Read! Read! Read!  Amy Ludwig VanDerwater.  Illustrated by Ryan O’Rourke.
Wordsong, 2017 (K-4)

Twenty three poems about reading by contemporary poet VanDerwater.  Each one simply but eloquently reiterating how and why reading is so important in our lives.  A lovely collection that can be read again and again.
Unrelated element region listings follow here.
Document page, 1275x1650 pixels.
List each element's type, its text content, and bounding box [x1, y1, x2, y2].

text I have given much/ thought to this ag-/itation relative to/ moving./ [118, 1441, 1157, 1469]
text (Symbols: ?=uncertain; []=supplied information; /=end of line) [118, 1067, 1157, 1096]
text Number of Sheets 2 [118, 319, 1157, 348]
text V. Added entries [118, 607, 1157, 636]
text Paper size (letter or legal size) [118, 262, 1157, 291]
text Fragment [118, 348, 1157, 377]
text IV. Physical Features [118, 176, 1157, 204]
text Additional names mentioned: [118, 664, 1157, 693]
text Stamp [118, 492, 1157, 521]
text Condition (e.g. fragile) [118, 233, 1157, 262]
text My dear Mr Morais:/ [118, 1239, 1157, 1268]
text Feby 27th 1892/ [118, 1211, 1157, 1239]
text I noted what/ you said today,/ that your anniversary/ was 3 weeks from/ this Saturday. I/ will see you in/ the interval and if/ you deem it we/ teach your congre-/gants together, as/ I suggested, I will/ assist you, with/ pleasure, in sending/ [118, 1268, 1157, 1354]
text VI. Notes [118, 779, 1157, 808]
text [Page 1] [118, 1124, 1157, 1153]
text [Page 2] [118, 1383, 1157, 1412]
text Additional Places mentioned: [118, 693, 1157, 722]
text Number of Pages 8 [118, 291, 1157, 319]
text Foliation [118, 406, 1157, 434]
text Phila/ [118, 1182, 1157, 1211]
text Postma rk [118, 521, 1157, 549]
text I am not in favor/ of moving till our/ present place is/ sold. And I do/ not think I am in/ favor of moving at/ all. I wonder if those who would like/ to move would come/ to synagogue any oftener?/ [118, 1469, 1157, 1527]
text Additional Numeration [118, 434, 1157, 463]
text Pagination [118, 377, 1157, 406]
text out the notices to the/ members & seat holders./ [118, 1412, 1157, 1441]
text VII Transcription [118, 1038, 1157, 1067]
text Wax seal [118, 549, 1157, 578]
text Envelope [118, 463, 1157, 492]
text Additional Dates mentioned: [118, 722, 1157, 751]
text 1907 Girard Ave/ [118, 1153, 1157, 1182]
Poetry for Young People. Sterling Children’s Books (3-6)
A wonderful series of individual books on great poets of the English language:  Emily Dickinson, Robert Frost, Langston Hughes, William Shakespeare, Walt Whitman, and more. The volumes feature a picture of the poet, several pages of biography, reflections on what may have influenced their poetic style and content, and a selection of poems.  Each poem is fittingly illustrated and accompanied by definitions for words that may be unknown to children. The illustrators have been chosen to complement the style of the poetry. ​

Mirror Mirror. A Book of Reverso Poems. Marilyn Singer. Illustrated by Josee Masse.
Dutton Children’s Books, 2010 (1-4) 

Each poem in this unique collection can be read top to bottom or bottom to top. Charmingly illustrated, each page is split in half with each side matching the up or down poem. This new take on old fairy tales is fun and thoughtful.

The Harp and Laurel Wreath.  Poetry and Dictation for the Classical Curriculum. 
Laura M. Berquist. Ignatius Press, 1999.  Poetry (K-8)

If  you are looking for a marvelous collection of classics by Henry Wadsworth Longfellow, Ralph Waldo Emerson, Emily Dickinson, Lewis Carroll, Steven Vincent Benet, Rudyard Kipling, Alfred Lord Tennyson, and many more, this is your (nearly five-hundred-page) volume!   Poetry selections divided into "The Early Years," "The Grammatical Stage," "The Dialectical Stage," and "The Rhetorical Stage."